──────── EXCERPT PROVIDED ────────

Lamagna offers the following advice for dealing with perks, points, rewards and gifts. “We give any gifts we receive to the client,” she says. “For instance, a property awarded us a watch after the event. We had them send it to our client’s CEO. If you are upfront with the client and they are okay with you accepting points, use them as a perk for employees.”
Many planners perceive some perks as gray areas. Here are two examples:
A hotel, vendor or other supplier offers an expensive dinner at a swanky restaurant: “Five-star dinners should not be the norm,” says Lamagna. “That said, if a relationship has developed with a vendor who takes you out to celebrate or as a thank you, and you can separate that from ‘owing’ them something in the form of business in the future, then that may be okay. Nothing should ever be expected, done in excess or abused.”
A hotel offers a room upgrade: “Accepting upgrades while on a site visit is not unethical but it is inappropriate,” says Lamagna. “Upgrades offered onsite during a program should also be declined because the meeting is not about you. You are staff, not a guest. We put into our preshow notes that no one from our team is ever to be upgraded so there is a clear path for everyone to follow.”
Should a planner who has accepted points and perks not recommend the hotel even if it is a good match for the meeting? Why? “When you have to start asking yourself these questions you are blurring a line,” says Lamagna. “Focus on the client’s goals and best interests, and be transparent in your behavior. That eliminates most challenges.”
Eisenstodt agrees that transparency is the best course. “Destination, venue and vendor salespeople have quotas to make, and we all have been begged to get contracts signed,” says Eisenstodt. “We have an obligation to know and disclose the criteria on which we base decisions. Discussing with an internal or external stakeholder the selection criteria means that one can be more objective, and show the objectivity in the decision-making.”
The need for ethical behavior among meeting planners grows as more join the events industry. According to the Federal Bureau of Labor Statistics, employment of meeting and convention planners will continue to grow 16 percent through 2018 — faster than the average for all occupations.

────────

- **SET OF TASKS**
a – Reproduce the passage on meeting planner ethics, beginning at the words "Eisenstodt agrees that" and ending after "for all occupations.", but swap "salespeople" for "representatives".
b – According to Lamagna in the passage on meeting planner ethics, what three things should nothing ever be?

──────── SUPPLIED ENTRIES ────────

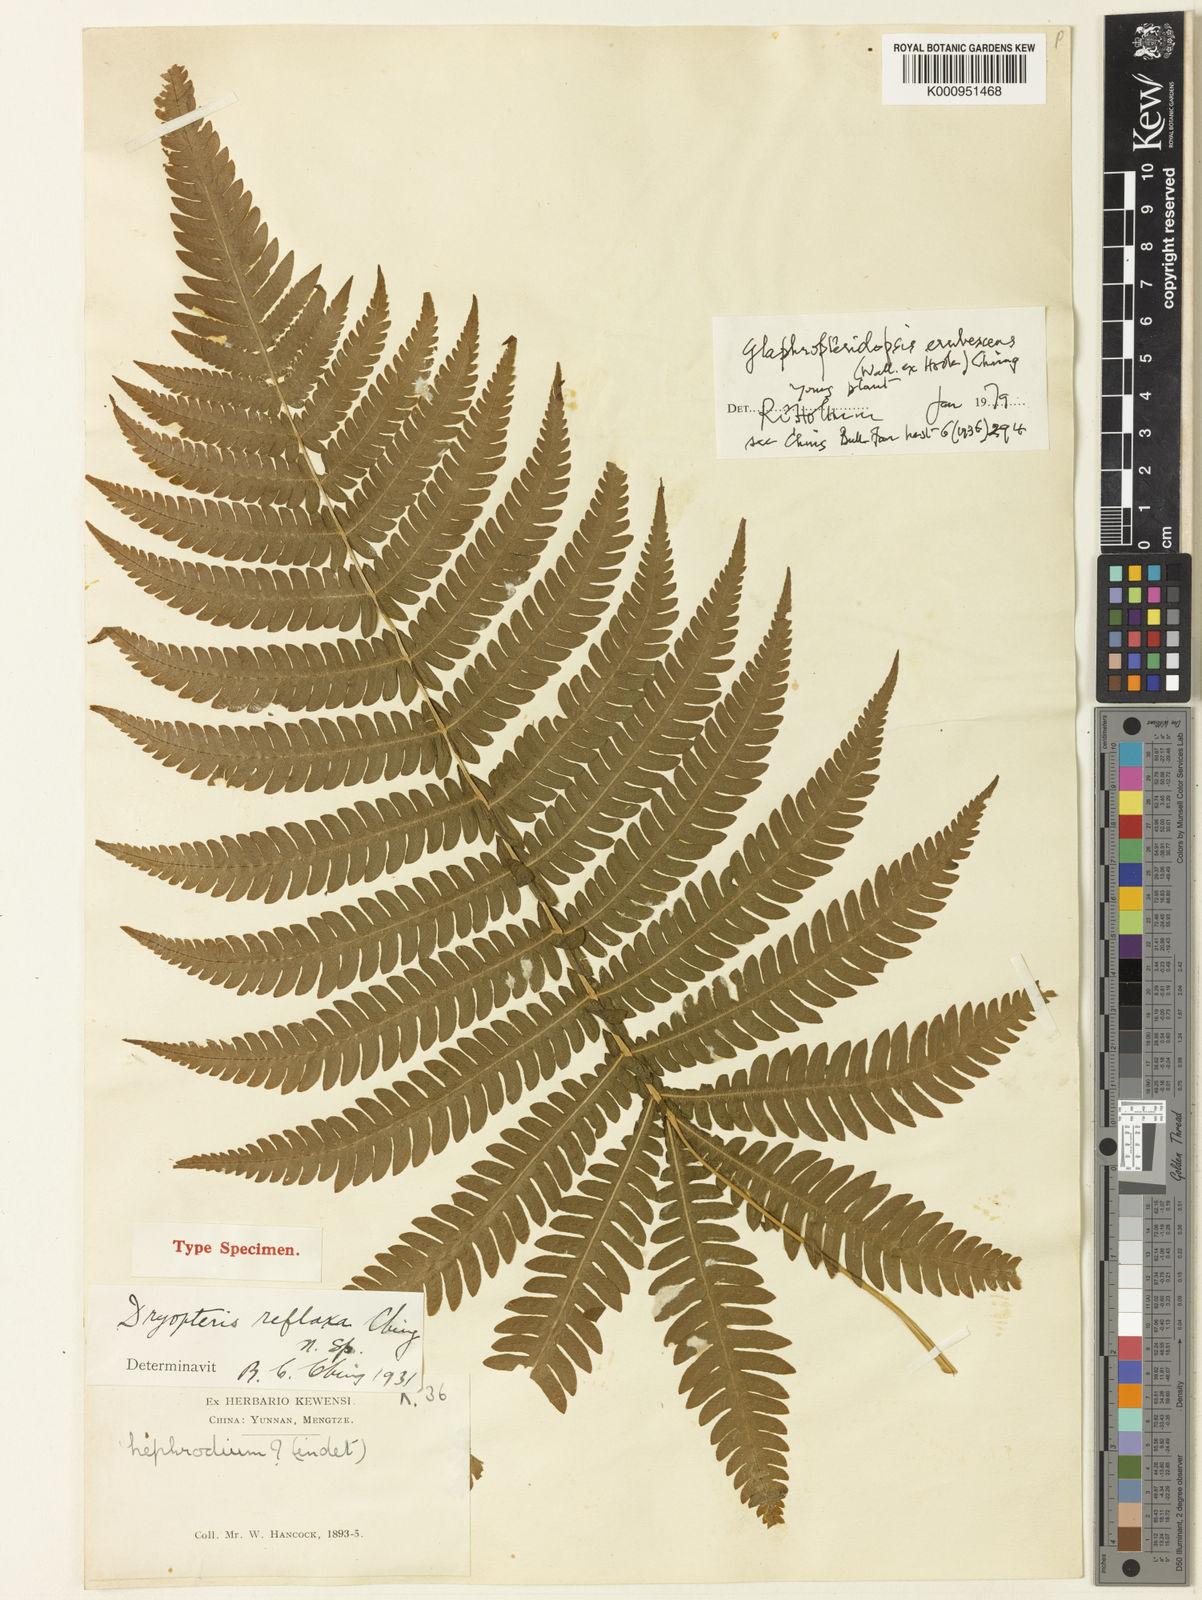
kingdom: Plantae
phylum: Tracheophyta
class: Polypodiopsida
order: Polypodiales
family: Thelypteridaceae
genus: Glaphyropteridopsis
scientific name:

────────
──────── SUPPLIED ENTRIES ────────

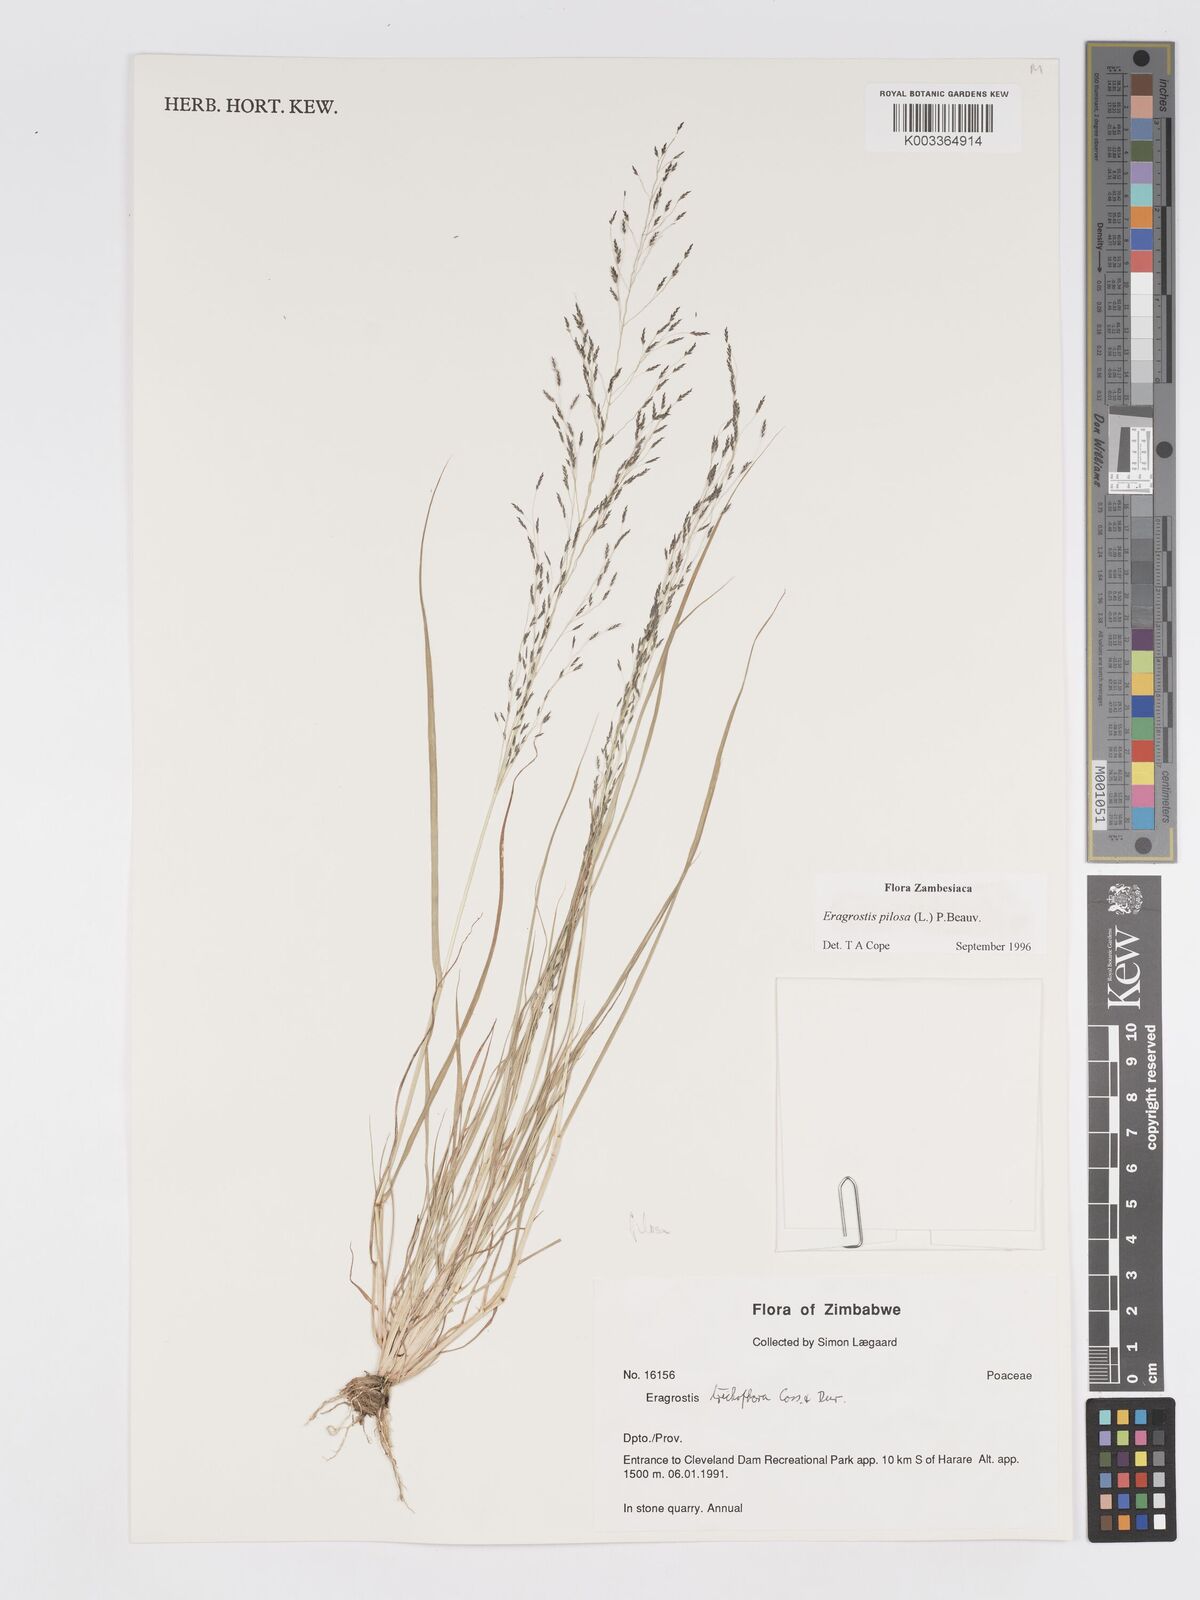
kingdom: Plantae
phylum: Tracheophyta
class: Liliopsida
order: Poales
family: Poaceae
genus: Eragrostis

────────

- **PER-TASK ANSWERS**
a –
Eisenstodt agrees that transparency is the best course. “Destination, venue and vendor representatives have quotas to make, and we all have been begged to get contracts signed,” says Eisenstodt. “We have an obligation to know and disclose the criteria on which we base decisions. Discussing with an internal or external stakeholder the selection criteria means that one can be more objective, and show the objectivity in the decision-making.”
The need for ethical behavior among meeting planners grows as more join the events industry. According to the Federal Bureau of Labor Statistics, employment of meeting and convention planners will continue to grow 16 percent through 2018 — faster than the average for all occupations.

b – Expected, done in excess, or abused.